(Extracted page text data)
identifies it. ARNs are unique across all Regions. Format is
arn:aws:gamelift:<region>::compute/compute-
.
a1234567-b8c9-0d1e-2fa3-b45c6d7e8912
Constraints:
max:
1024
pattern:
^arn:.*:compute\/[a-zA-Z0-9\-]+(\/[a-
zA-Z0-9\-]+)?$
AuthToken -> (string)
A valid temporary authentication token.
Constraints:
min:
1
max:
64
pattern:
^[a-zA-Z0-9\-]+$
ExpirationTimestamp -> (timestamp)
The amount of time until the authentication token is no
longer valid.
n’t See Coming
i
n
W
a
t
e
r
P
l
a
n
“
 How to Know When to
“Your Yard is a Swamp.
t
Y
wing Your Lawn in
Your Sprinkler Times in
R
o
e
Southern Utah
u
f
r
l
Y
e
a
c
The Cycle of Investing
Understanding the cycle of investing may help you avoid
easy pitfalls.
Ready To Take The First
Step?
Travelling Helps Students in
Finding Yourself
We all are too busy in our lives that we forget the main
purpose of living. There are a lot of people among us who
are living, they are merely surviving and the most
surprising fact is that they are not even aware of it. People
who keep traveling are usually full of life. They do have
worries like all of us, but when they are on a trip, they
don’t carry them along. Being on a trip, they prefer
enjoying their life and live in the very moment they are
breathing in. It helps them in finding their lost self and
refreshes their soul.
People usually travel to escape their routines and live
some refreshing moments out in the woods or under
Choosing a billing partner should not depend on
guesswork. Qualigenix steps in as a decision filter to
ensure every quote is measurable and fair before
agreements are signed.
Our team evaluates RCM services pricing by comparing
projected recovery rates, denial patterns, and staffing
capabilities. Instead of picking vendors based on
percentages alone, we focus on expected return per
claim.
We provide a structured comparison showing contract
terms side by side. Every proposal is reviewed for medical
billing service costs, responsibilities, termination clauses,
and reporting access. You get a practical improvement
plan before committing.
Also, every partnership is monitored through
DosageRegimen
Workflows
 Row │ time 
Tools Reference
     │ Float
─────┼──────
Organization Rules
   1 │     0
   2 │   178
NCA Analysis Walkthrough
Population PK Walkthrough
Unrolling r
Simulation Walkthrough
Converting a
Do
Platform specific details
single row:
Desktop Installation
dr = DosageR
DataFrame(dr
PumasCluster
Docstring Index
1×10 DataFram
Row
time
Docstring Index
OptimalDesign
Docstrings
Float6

## Task instructions
Could you reproduce all of the entries exactly as they appear?

## Your response
identifies it. ARNs are unique across all Regions. Format is
arn:aws:gamelift:<region>::compute/compute-
.
a1234567-b8c9-0d1e-2fa3-b45c6d7e8912
Constraints:
max:
1024
pattern:
^arn:.*:compute\/[a-zA-Z0-9\-]+(\/[a-
zA-Z0-9\-]+)?$
AuthToken -> (string)
A valid temporary authentication token.
Constraints:
min:
1
max:
64
pattern:
^[a-zA-Z0-9\-]+$
ExpirationTimestamp -> (timestamp)
The amount of time until the authentication token is no
longer valid.
n’t See Coming
i
n
W
a
t
e
r
P
l
a
n
“
 How to Know When to
“Your Yard is a Swamp.
t
Y
wing Your Lawn in
Your Sprinkler Times in
R
o
e
Southern Utah
u
f
r
l
Y
e
a
c
The Cycle of Investing
Understanding the cycle of investing may help you avoid
easy pitfalls.
Ready To Take The First
Step?
Travelling Helps Students in
Finding Yourself
We all are too busy in our lives that we forget the main
purpose of living. There are a lot of people among us who
are living, they are merely surviving and the most
surprising fact is that they are not even aware of it. People
who keep traveling are usually full of life. They do have
worries like all of us, but when they are on a trip, they
don’t carry them along. Being on a trip, they prefer
enjoying their life and live in the very moment they are
breathing in. It helps them in finding their lost self and
refreshes their soul.
People usually travel to escape their routines and live
some refreshing moments out in the woods or under
Choosing a billing partner should not depend on
guesswork. Qualigenix steps in as a decision filter to
ensure every quote is measurable and fair before
agreements are signed.
Our team evaluates RCM services pricing by comparing
projected recovery rates, denial patterns, and staffing
capabilities. Instead of picking vendors based on
percentages alone, we focus on expected return per
claim.
We provide a structured comparison showing contract
terms side by side. Every proposal is reviewed for medical
billing service costs, responsibilities, termination clauses,
and reporting access. You get a practical improvement
plan before committing.
Also, every partnership is monitored through
DosageRegimen
Workflows
 Row │ time 
Tools Reference
     │ Float
─────┼──────
Organization Rules
   1 │     0
   2 │   178
NCA Analysis Walkthrough
Population PK Walkthrough
Unrolling r
Simulation Walkthrough
Converting a
Do
Platform specific details
single row:
Desktop Installation
dr = DosageR
DataFrame(dr
PumasCluster
Docstring Index
1×10 DataFram
Row
time
Docstring Index
OptimalDesign
Docstrings
Float6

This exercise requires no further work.